Future improvements - Githubissues

Kaixhin / Rainbow

Rainbow: Combining Improvements in Deep Reinforcement Learning

MIT License

1.59k stars 284 forks source link

Future improvements #23

Open jaromiru opened 6 years ago

jaromiru commented 6 years ago

First, hands down, amazing work. Serving as a baseline, I see a possible improvement, if someone wants to implement it:

The n-step return, as it is, is biased (as you are using old off-policy samples). Retrace [Safe and Efficient Off-Policy Reinforcement Learning] would resolve the issue. However, implementing Retrace in Distributional RL is not straightforward, but I see that work [The Reactor: A fast and sample-efficient Actor-Critic agent for Reinforcement Learning] deals with the issue (as it seems, without the quantile regression, however).

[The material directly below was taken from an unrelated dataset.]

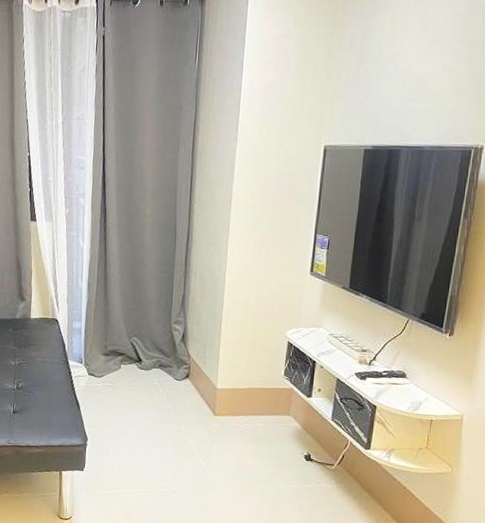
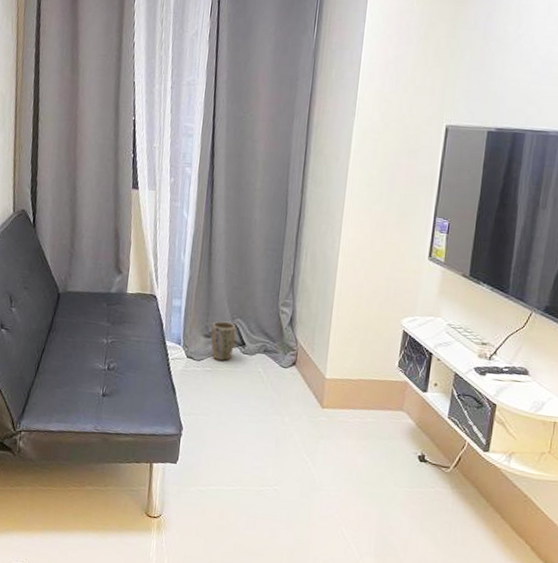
plant pot: none [109,340,133,376] -> present [210,321,236,361]

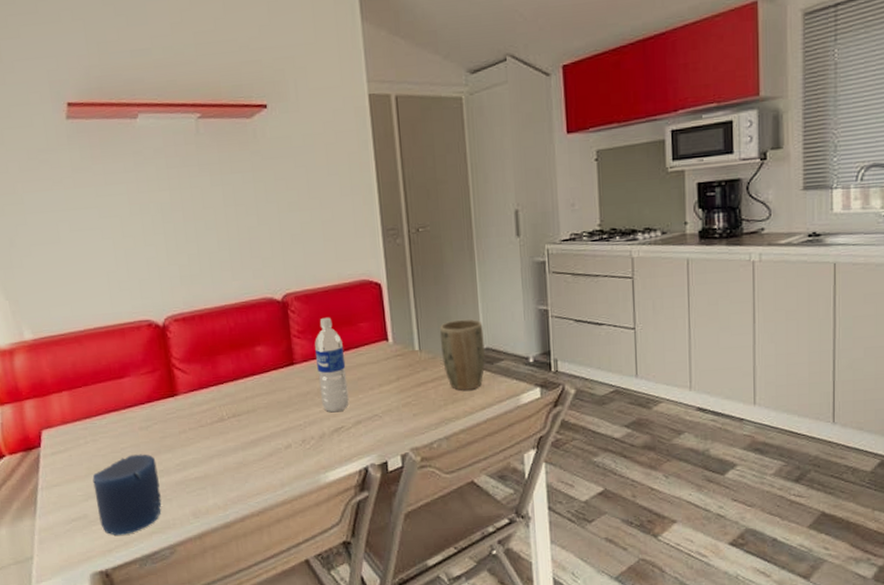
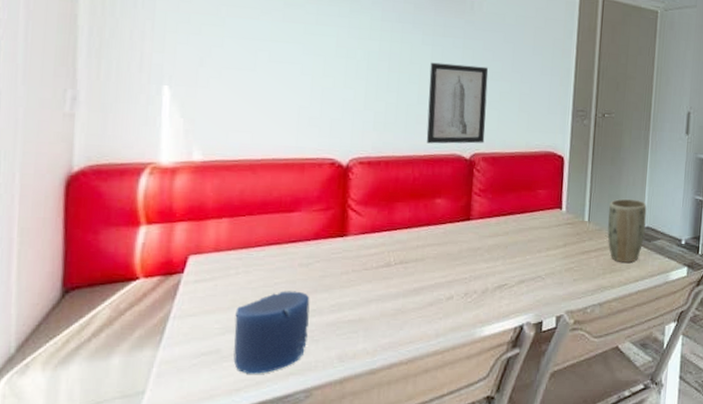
wall art: none [223,198,294,290] -> present [426,62,489,144]
water bottle: present [315,317,349,413] -> none [490,180,520,270]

Kaixhin commented 6 years ago

Thanks a lot, I can say the same for your blog 🙂In my spare time I'm still looking for bugs, as I still have issues with some learning on some games (Pong and Breakout being particularly worrying).

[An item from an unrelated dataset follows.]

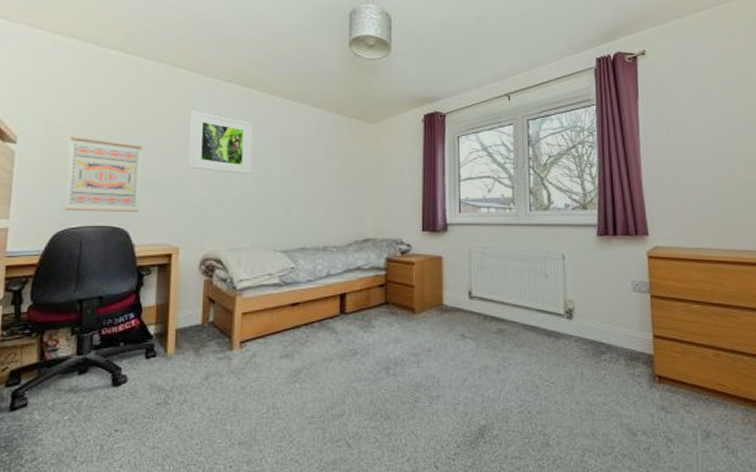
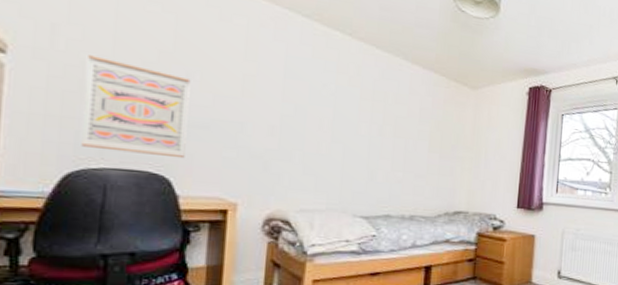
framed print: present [189,111,253,175] -> none [252,45,335,129]

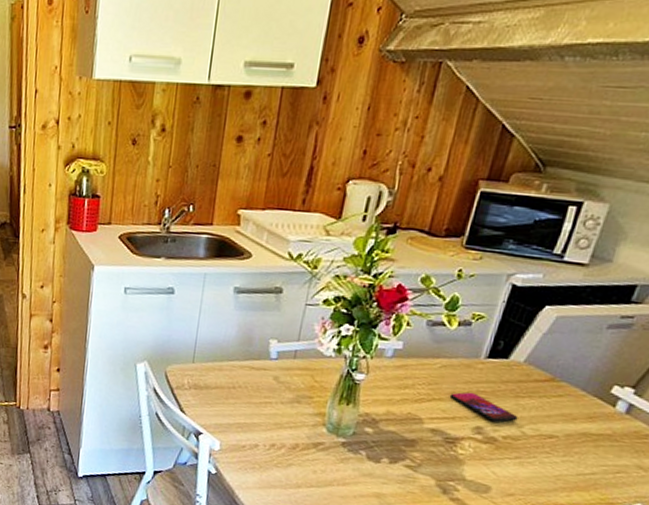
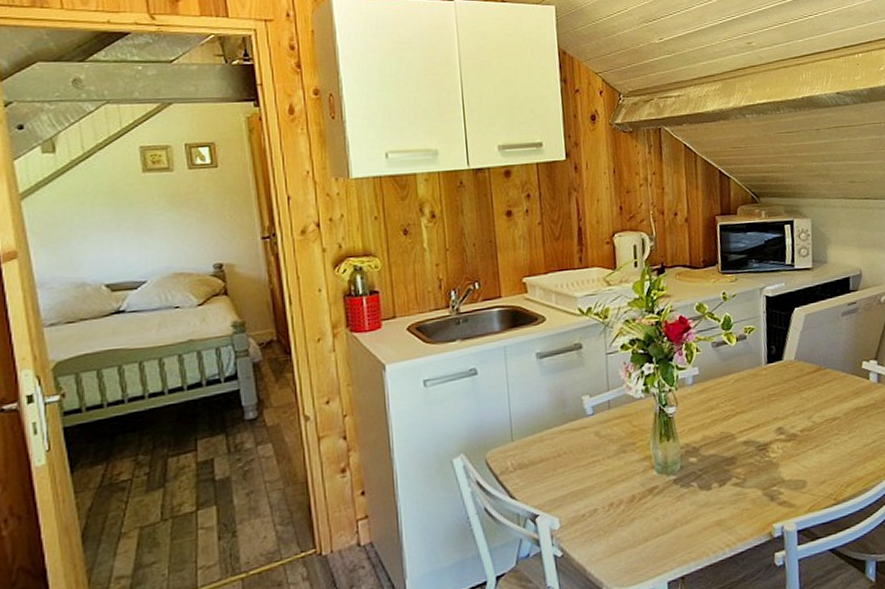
smartphone: present [449,392,518,423] -> none [748,397,806,420]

In any case I won't be able to work on extending Rainbow for a while, but if anyone is interested I've leaving master for a pure Rainbow implementation and extensions for anything others want to add as options (I added quantile regression as an exercise to myself, but I haven't tested it within Rainbow at all, so it's possible that it's harmful here).

Edit: False alarm on Pong at least

marintoro commented 6 years ago

Hello,

I am reopening this really old issue to just ask a question. Did you test the QR extension on other game than Pong? (and even better did you try to implement Implicit Quantile Networks? ^^)

Kaixhin commented 6 years ago

Nope - I just did that as an implementation exercise to myself, so I've not actually tested it at all (the comment about Pong was about normal Rainbow at the time). I'm not planning to do any further development, but I am trying to test normal Rainbow on a few more games/upload the pretrained models for people to use.

heartInsert commented 3 years ago

I also noice that the Rainbow performs veyr bad in Pong , extremly strange.